Task prompt:
Can you return the text of every item below word for word, keeping each line unchanged?

Collected data:
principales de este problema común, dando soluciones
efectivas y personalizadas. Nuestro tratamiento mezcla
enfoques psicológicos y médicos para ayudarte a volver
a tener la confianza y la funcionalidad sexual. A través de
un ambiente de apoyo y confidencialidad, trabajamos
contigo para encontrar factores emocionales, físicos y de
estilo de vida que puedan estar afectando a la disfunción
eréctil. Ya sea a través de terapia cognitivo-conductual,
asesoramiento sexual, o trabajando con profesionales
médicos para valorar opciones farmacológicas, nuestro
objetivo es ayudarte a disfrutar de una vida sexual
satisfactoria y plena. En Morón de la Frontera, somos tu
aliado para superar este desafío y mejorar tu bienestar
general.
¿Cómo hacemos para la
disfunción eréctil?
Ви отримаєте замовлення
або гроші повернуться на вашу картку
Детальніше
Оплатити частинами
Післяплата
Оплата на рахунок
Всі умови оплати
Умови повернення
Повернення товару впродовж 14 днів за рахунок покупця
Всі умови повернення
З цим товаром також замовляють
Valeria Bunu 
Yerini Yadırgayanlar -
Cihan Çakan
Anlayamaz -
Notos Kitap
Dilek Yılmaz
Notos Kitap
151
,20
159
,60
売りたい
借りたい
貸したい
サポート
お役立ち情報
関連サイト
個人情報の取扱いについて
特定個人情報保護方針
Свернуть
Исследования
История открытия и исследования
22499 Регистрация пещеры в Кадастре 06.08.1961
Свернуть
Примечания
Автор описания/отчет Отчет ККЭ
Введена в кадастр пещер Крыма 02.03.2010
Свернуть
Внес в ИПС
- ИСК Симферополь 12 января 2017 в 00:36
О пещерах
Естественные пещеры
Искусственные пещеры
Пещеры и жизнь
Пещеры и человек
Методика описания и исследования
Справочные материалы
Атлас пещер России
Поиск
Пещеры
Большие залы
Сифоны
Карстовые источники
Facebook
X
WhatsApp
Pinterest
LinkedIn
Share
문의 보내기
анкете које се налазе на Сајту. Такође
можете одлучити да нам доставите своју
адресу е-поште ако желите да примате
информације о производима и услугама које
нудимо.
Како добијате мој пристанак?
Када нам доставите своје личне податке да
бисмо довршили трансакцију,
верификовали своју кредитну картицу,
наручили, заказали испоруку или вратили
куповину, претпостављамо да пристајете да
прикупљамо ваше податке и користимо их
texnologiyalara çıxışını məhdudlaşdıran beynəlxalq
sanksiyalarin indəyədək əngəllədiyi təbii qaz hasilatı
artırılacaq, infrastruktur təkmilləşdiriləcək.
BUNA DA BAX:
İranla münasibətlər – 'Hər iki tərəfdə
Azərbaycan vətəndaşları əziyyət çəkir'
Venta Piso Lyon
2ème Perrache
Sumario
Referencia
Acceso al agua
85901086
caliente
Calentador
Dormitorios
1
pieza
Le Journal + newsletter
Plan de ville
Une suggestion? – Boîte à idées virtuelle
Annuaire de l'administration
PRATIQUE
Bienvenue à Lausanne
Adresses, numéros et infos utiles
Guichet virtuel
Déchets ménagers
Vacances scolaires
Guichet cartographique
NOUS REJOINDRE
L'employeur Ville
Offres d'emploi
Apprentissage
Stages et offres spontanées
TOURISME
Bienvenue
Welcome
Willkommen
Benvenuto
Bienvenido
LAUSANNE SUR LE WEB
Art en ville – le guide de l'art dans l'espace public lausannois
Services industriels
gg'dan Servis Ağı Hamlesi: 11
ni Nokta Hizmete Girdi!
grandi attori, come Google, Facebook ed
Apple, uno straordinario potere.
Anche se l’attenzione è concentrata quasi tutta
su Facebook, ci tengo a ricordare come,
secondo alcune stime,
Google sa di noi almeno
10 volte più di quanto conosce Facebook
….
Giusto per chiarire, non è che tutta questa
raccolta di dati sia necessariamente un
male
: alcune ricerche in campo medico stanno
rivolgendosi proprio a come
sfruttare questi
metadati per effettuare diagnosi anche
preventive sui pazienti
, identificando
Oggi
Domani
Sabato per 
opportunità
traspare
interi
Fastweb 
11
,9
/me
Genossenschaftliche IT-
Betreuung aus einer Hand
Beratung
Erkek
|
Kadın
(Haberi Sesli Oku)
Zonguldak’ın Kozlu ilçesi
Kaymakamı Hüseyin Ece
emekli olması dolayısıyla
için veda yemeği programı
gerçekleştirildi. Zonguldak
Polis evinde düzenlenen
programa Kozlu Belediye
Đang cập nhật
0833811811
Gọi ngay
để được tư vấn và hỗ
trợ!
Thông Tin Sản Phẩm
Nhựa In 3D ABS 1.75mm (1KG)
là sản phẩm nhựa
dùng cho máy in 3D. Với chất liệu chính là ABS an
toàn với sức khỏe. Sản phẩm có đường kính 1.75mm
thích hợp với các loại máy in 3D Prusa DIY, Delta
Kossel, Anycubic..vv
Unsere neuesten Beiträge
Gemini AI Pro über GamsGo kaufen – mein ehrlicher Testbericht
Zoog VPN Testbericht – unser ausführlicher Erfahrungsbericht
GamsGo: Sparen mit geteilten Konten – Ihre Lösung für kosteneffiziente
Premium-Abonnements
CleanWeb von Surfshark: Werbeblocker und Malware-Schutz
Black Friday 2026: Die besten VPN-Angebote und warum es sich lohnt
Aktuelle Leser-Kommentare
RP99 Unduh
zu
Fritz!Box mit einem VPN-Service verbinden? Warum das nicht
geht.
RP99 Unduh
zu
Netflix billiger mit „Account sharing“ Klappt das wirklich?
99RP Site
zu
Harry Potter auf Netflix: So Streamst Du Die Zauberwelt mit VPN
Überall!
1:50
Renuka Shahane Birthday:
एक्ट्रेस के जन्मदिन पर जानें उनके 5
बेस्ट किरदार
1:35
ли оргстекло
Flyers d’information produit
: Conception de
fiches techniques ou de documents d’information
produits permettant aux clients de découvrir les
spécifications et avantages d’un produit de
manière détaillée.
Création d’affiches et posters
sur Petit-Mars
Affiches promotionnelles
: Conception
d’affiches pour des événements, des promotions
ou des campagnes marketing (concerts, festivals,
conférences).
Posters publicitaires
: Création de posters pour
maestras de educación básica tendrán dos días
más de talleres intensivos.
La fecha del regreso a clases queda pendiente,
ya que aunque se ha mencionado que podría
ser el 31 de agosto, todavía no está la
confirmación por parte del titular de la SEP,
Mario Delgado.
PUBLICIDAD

Answer for this exercise:
principales de este problema común, dando soluciones
efectivas y personalizadas. Nuestro tratamiento mezcla
enfoques psicológicos y médicos para ayudarte a volver
a tener la confianza y la funcionalidad sexual. A través de
un ambiente de apoyo y confidencialidad, trabajamos
contigo para encontrar factores emocionales, físicos y de
estilo de vida que puedan estar afectando a la disfunción
eréctil. Ya sea a través de terapia cognitivo-conductual,
asesoramiento sexual, o trabajando con profesionales
médicos para valorar opciones farmacológicas, nuestro
objetivo es ayudarte a disfrutar de una vida sexual
satisfactoria y plena. En Morón de la Frontera, somos tu
aliado para superar este desafío y mejorar tu bienestar
general.
¿Cómo hacemos para la
disfunción eréctil?
Ви отримаєте замовлення
або гроші повернуться на вашу картку
Детальніше
Оплатити частинами
Післяплата
Оплата на рахунок
Всі умови оплати
Умови повернення
Повернення товару впродовж 14 днів за рахунок покупця
Всі умови повернення
З цим товаром також замовляють
Valeria Bunu 
Yerini Yadırgayanlar -
Cihan Çakan
Anlayamaz -
Notos Kitap
Dilek Yılmaz
Notos Kitap
151
,20
159
,60
売りたい
借りたい
貸したい
サポート
お役立ち情報
関連サイト
個人情報の取扱いについて
特定個人情報保護方針
Свернуть
Исследования
История открытия и исследования
22499 Регистрация пещеры в Кадастре 06.08.1961
Свернуть
Примечания
Автор описания/отчет Отчет ККЭ
Введена в кадастр пещер Крыма 02.03.2010
Свернуть
Внес в ИПС
- ИСК Симферополь 12 января 2017 в 00:36
О пещерах
Естественные пещеры
Искусственные пещеры
Пещеры и жизнь
Пещеры и человек
Методика описания и исследования
Справочные материалы
Атлас пещер России
Поиск
Пещеры
Большие залы
Сифоны
Карстовые источники
Facebook
X
WhatsApp
Pinterest
LinkedIn
Share
문의 보내기
анкете које се налазе на Сајту. Такође
можете одлучити да нам доставите своју
адресу е-поште ако желите да примате
информације о производима и услугама које
нудимо.
Како добијате мој пристанак?
Када нам доставите своје личне податке да
бисмо довршили трансакцију,
верификовали своју кредитну картицу,
наручили, заказали испоруку или вратили
куповину, претпостављамо да пристајете да
прикупљамо ваше податке и користимо их
texnologiyalara çıxışını məhdudlaşdıran beynəlxalq
sanksiyalarin indəyədək əngəllədiyi təbii qaz hasilatı
artırılacaq, infrastruktur təkmilləşdiriləcək.
BUNA DA BAX:
İranla münasibətlər – 'Hər iki tərəfdə
Azərbaycan vətəndaşları əziyyət çəkir'
Venta Piso Lyon
2ème Perrache
Sumario
Referencia
Acceso al agua
85901086
caliente
Calentador
Dormitorios
1
pieza
Le Journal + newsletter
Plan de ville
Une suggestion? – Boîte à idées virtuelle
Annuaire de l'administration
PRATIQUE
Bienvenue à Lausanne
Adresses, numéros et infos utiles
Guichet virtuel
Déchets ménagers
Vacances scolaires
Guichet cartographique
NOUS REJOINDRE
L'employeur Ville
Offres d'emploi
Apprentissage
Stages et offres spontanées
TOURISME
Bienvenue
Welcome
Willkommen
Benvenuto
Bienvenido
LAUSANNE SUR LE WEB
Art en ville – le guide de l'art dans l'espace public lausannois
Services industriels
gg'dan Servis Ağı Hamlesi: 11
ni Nokta Hizmete Girdi!
grandi attori, come Google, Facebook ed
Apple, uno straordinario potere.
Anche se l’attenzione è concentrata quasi tutta
su Facebook, ci tengo a ricordare come,
secondo alcune stime,
Google sa di noi almeno
10 volte più di quanto conosce Facebook
….
Giusto per chiarire, non è che tutta questa
raccolta di dati sia necessariamente un
male
: alcune ricerche in campo medico stanno
rivolgendosi proprio a come
sfruttare questi
metadati per effettuare diagnosi anche
preventive sui pazienti
, identificando
Oggi
Domani
Sabato per 
opportunità
traspare
interi
Fastweb 
11
,9
/me
Genossenschaftliche IT-
Betreuung aus einer Hand
Beratung
Erkek
|
Kadın
(Haberi Sesli Oku)
Zonguldak’ın Kozlu ilçesi
Kaymakamı Hüseyin Ece
emekli olması dolayısıyla
için veda yemeği programı
gerçekleştirildi. Zonguldak
Polis evinde düzenlenen
programa Kozlu Belediye
Đang cập nhật
0833811811
Gọi ngay
để được tư vấn và hỗ
trợ!
Thông Tin Sản Phẩm
Nhựa In 3D ABS 1.75mm (1KG)
là sản phẩm nhựa
dùng cho máy in 3D. Với chất liệu chính là ABS an
toàn với sức khỏe. Sản phẩm có đường kính 1.75mm
thích hợp với các loại máy in 3D Prusa DIY, Delta
Kossel, Anycubic..vv
Unsere neuesten Beiträge
Gemini AI Pro über GamsGo kaufen – mein ehrlicher Testbericht
Zoog VPN Testbericht – unser ausführlicher Erfahrungsbericht
GamsGo: Sparen mit geteilten Konten – Ihre Lösung für kosteneffiziente
Premium-Abonnements
CleanWeb von Surfshark: Werbeblocker und Malware-Schutz
Black Friday 2026: Die besten VPN-Angebote und warum es sich lohnt
Aktuelle Leser-Kommentare
RP99 Unduh
zu
Fritz!Box mit einem VPN-Service verbinden? Warum das nicht
geht.
RP99 Unduh
zu
Netflix billiger mit „Account sharing“ Klappt das wirklich?
99RP Site
zu
Harry Potter auf Netflix: So Streamst Du Die Zauberwelt mit VPN
Überall!
1:50
Renuka Shahane Birthday:
एक्ट्रेस के जन्मदिन पर जानें उनके 5
बेस्ट किरदार
1:35
ли оргстекло
Flyers d’information produit
: Conception de
fiches techniques ou de documents d’information
produits permettant aux clients de découvrir les
spécifications et avantages d’un produit de
manière détaillée.
Création d’affiches et posters
sur Petit-Mars
Affiches promotionnelles
: Conception
d’affiches pour des événements, des promotions
ou des campagnes marketing (concerts, festivals,
conférences).
Posters publicitaires
: Création de posters pour
maestras de educación básica tendrán dos días
más de talleres intensivos.
La fecha del regreso a clases queda pendiente,
ya que aunque se ha mencionado que podría
ser el 31 de agosto, todavía no está la
confirmación por parte del titular de la SEP,
Mario Delgado.
PUBLICIDAD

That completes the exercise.